─── PASSAGE FOURNI

3°) ALORS, EN TOUTE HYPOTHESE, QU'une cour d'appel ne peut adopter des motifs contraires aux siens ; qu'en indiquant adopter les motifs des premiers juges relatifs au caractère individuel des modèles communautaires de la société Einstein Shoes BV, bien que le tribunal ait retenu une définition de l'utilisateur averti inconciliable avec celle donnée par l'arrêt attaqué, la cour d'appel a violé l'article 455 du code de procédure civile ;

4°) ALORS, SUBSIDIAIREMENT, QUE la nouveauté ne peut se confondre avec le caractère propre ; qu'en déduisant de la simple circonstance qu'aucune des antériorités ne reprendrait à l'identique toutes les caractéristiques des semelles déposées par la société Einstein Shoes BV, que « l'impression d'ensemble produite sur l'utilisateur averti diffère », la cour d'appel a violé les articles 4, 5 et 6 du règlement (CE) n° 6/2002 du 12 décembre 2001 ;

5°) ALORS, SUBSIDIAIREMENT, QU'en relevant que la combinaison particulière des motifs visibles sur les semelles revendiquées par la société Einstein Shoes telles qu'elles apparaissent dans le dépôt résulte de choix arbitraires et confère à chacun des trois modèles un caractère individuel, sans préciser en quoi consisterait exactement la « combinaison particulière de motifs » dont le modèle n° [...] (« Fire Sole ») serait constitué, ni indiquer sur quelles caractéristiques de l'apparence des modèles en litige elle se fonde pour juger que l'impression globale produite, sur l'utilisateur averti, par le modèle « Fire Sole » diffèrerait de celle produite par les modèles antérieurs invoqués, qu'elle n'a pas davantage décrits, la cour d'appel n'a ainsi pas mis la Cour de cassation en mesure d'exercer son contrôle et a violé l'article 455 du code de procédure civile.

──────

D'après le passage, quels articles de quel règlement la cour d'appel aurait-elle violés en confondant la nouveauté avec le caractère propre ? Le matériel qui suit provient d'une source distincte du passage.

─── MATÉRIEL FOURNI

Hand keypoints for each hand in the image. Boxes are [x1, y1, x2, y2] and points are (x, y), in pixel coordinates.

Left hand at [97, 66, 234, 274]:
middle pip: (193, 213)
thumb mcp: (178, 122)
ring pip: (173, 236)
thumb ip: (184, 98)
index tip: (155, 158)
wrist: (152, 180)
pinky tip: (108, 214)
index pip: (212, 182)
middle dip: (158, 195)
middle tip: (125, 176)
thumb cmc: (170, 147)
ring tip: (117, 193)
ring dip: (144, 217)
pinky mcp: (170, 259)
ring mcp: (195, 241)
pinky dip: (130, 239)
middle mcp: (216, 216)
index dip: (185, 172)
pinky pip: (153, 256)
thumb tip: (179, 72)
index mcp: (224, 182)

──────

# LA RÉPONSE
Les articles 4, 5 et 6 du règlement (CE) n° 6/2002 du 12 décembre 2001.